▶ **Objective 1**
Count the lines in the entries that contain the string "FACE", treating uppercase and lowercase as different, and give only the number.
+++ Selection +++
She said with an innocent face although incidents of physical violence against women have been slackened perhaps because of the fear that people will know it while beating up, but mental violence against women has not come down.

Not only the wives of rights workers, but there are examples of some well known males in the society of neglecting, suppressing, or giving mental tension of any form to women.

Spokesperson of the National Women's Commission (NWC) Mohana Ansari said discrimination against women will not be reduced and there is no possibility of women's empowerment unless they are themselves capable, adding women's participation should be compulsory   in policy making level of the state and then only women rights will be guaranteed.

"Women have now increased awareness as compared to the past and they have started filing petitions with the realisation that violence against them is crime", she said and pointed out that still now awareness should come in 17 percent women of town areas and 82 percent of the rural areas.

Women's rights activist Sharmila Karki said discrimination will come down against women after their rights are guaranteed legally and added that 33 per cent participation of women is compulsory in all bodies of the state and that they will be empowered if their 50 percent participation is guaranteed in local bodies.

Karki says women-friendly economic and political arrangement is not possible if there are no women in decision making level and development as per women's wishes is not possible without their participation. She said International Women's Day helps us in making accountable internationally and whatever laws are there, they should be put into practice and we should celebrate the day for this purpose as well.

The first Constituent Assembly of Nepal had 33 percent women's participation but in the second CA, only 30 percent women's participation exists, which cannot be regarded satisfactory.  Nepali Congress Central Member Kamala Pant said the weaker presence of women in law making level is tantamount to weak women.

Tendency has been increased of daughters being given education as compared the past and women's participation in government and non-government sector is positive, she says, but adds women's development is impossible unless women-friendly environment is created in decision making level.

Leader Pant said when we talk about women's movement; no due honor given to honest women who are committed to this movement, adding there is a need of moving ahead by emulating the inspirational roles of the avant garde women.

CPN- Maoist Central Member Sarala Regmi is of the view that achievement of women's movement cannot be institutionalized unless women reach decision making level with respectable participation and unless they get equal rights in parental property.
+++ Task material +++
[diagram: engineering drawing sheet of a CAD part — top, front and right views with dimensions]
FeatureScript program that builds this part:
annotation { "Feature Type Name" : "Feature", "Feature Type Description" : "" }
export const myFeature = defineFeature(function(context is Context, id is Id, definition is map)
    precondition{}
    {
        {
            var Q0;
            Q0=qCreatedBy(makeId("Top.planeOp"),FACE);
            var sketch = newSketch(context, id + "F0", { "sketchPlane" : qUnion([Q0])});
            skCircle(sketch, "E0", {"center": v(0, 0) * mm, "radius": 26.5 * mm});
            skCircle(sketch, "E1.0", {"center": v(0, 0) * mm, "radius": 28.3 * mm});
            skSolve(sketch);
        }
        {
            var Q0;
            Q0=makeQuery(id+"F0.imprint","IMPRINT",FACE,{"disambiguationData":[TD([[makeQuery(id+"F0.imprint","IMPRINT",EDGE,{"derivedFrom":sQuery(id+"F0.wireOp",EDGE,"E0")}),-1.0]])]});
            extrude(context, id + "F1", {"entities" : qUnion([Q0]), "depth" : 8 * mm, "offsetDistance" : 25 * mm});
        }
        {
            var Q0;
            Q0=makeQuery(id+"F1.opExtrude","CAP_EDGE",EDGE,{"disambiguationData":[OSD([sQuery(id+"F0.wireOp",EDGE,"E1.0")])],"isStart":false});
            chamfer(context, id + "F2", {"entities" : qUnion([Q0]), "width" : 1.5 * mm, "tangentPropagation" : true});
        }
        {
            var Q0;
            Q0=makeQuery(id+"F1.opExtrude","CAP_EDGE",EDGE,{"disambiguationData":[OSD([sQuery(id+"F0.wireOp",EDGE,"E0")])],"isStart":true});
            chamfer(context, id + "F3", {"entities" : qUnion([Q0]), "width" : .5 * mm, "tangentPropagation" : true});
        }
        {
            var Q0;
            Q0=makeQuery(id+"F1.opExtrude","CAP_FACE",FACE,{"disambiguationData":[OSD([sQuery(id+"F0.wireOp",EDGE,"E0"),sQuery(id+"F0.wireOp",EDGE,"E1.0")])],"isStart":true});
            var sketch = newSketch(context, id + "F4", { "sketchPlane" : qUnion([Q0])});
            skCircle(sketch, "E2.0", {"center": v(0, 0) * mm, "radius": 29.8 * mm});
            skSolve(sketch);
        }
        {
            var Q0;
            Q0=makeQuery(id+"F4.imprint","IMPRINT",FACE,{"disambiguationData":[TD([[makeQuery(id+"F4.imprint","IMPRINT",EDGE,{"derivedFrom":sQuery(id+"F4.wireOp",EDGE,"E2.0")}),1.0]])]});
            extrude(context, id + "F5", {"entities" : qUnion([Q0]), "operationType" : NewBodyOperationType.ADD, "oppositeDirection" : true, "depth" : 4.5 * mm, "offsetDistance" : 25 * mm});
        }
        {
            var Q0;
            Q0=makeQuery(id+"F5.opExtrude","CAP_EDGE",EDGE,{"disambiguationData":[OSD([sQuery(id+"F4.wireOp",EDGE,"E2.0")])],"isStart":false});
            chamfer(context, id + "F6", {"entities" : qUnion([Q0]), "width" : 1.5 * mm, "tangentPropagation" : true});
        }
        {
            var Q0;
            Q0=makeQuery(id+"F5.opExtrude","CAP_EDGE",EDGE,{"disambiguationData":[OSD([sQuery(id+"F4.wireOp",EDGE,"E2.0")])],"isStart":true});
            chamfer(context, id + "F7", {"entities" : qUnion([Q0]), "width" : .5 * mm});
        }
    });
+++
▶ **Objective 2**
Translate this sentence from the article on women's rights in Nepal into French: "Nepali Congress Central Member Kamala Pant said the weaker presence of women in law making level is tantamount to weak women."

▶ **Written response 1**
4

▶ **Written response 2**
Kamala Pant, membre du Comité central du Congrès népalais, a déclaré que la présence plus faible des femmes au niveau de l'élaboration des lois équivaut à des femmes faibles.